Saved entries
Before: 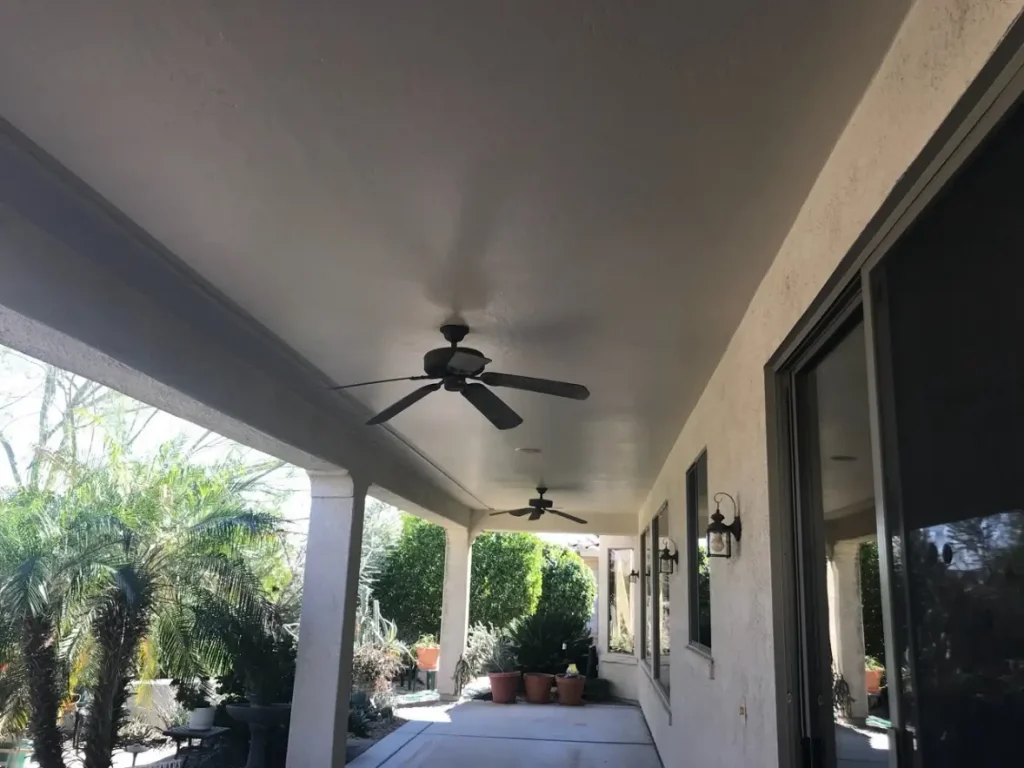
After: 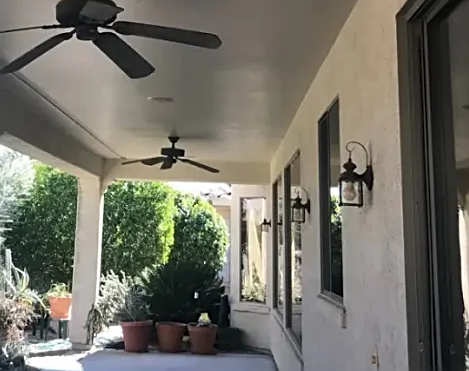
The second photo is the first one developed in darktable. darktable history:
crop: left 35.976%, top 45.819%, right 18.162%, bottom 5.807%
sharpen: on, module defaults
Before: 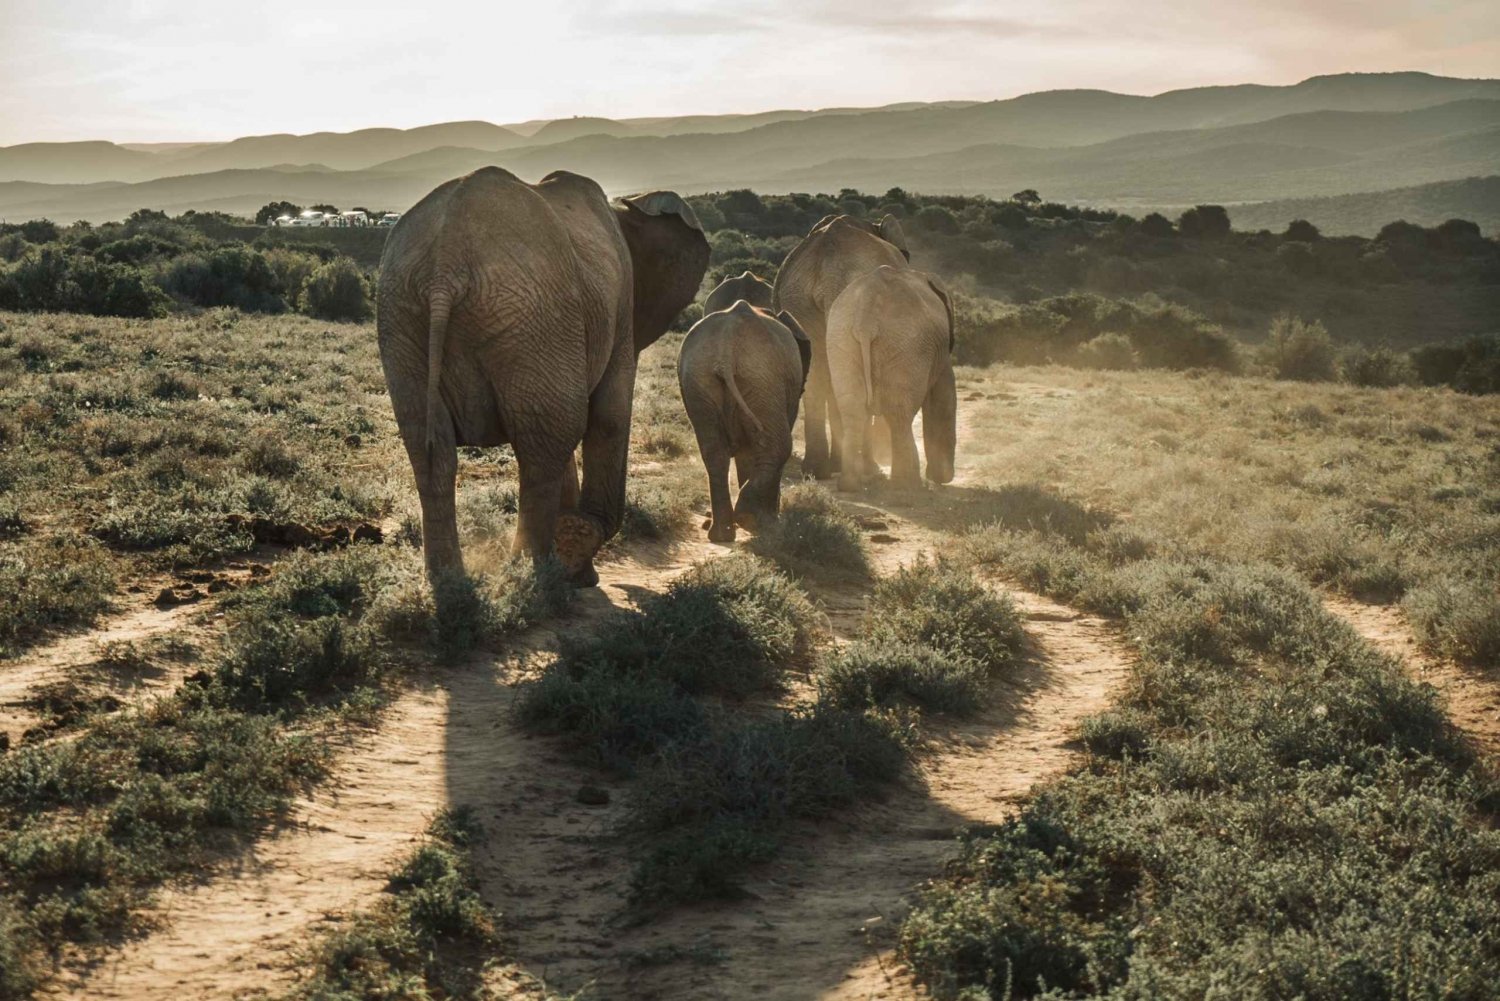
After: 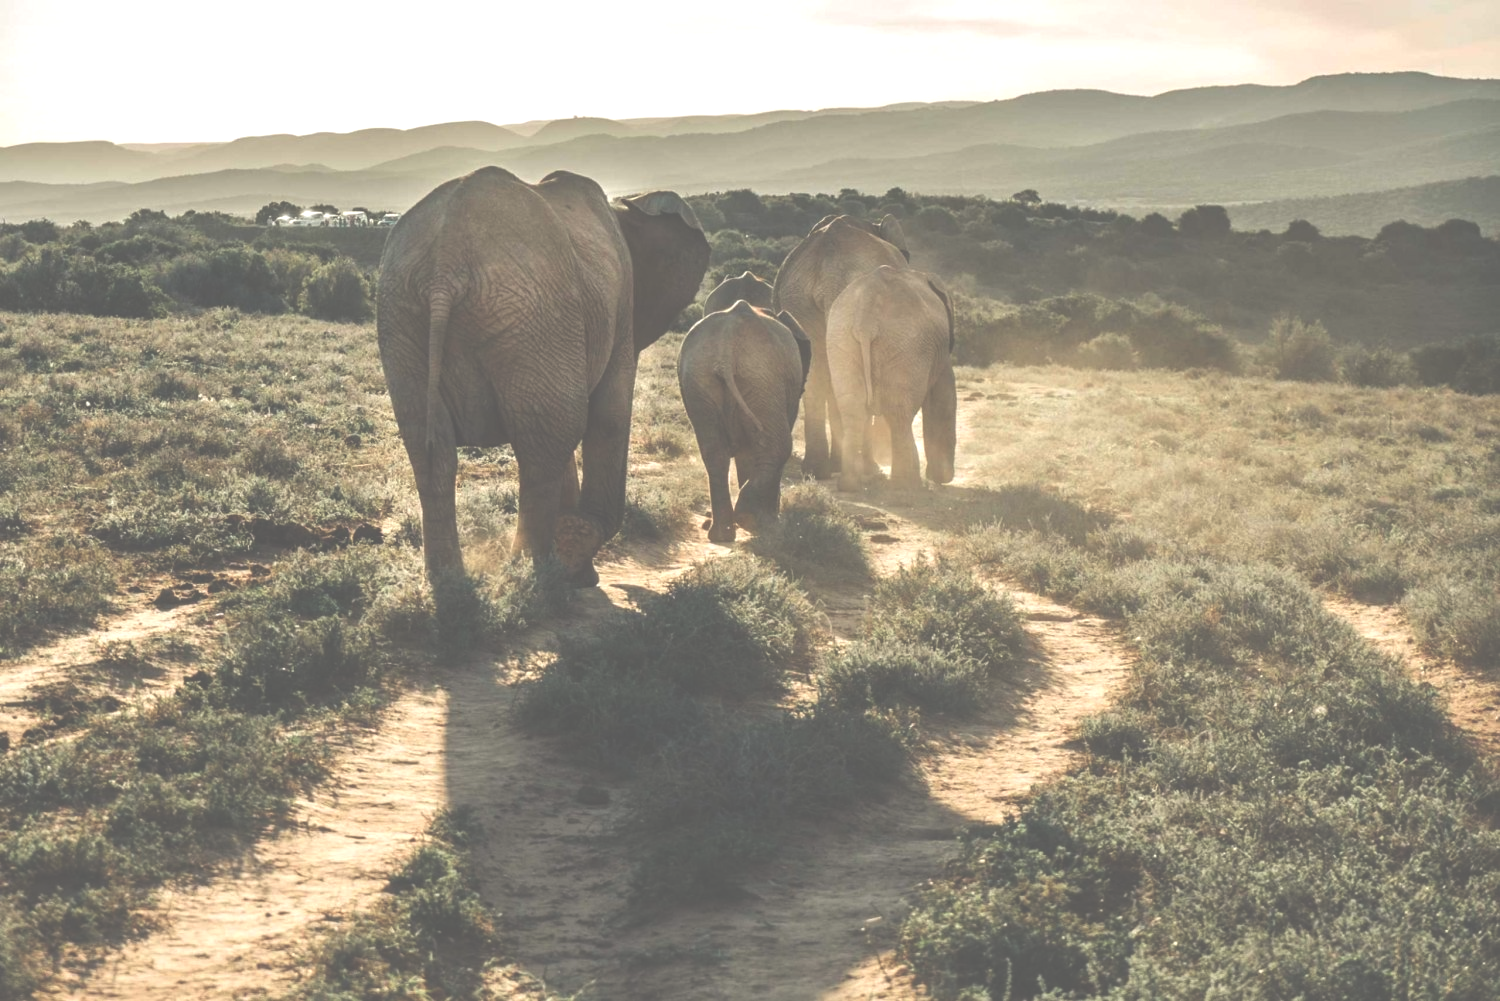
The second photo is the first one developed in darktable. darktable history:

## Short exercise
Transcribe the text of all the entries above verbatim, omitting the pictures.

## Solution to the problem
Before: 
After: 
The second photo is the first one developed in darktable. darktable history:
crop: left 35.976%, top 45.819%, right 18.162%, bottom 5.807%
sharpen: on, module defaults
Before: 
After: 
The second photo is the first one developed in darktable. darktable history:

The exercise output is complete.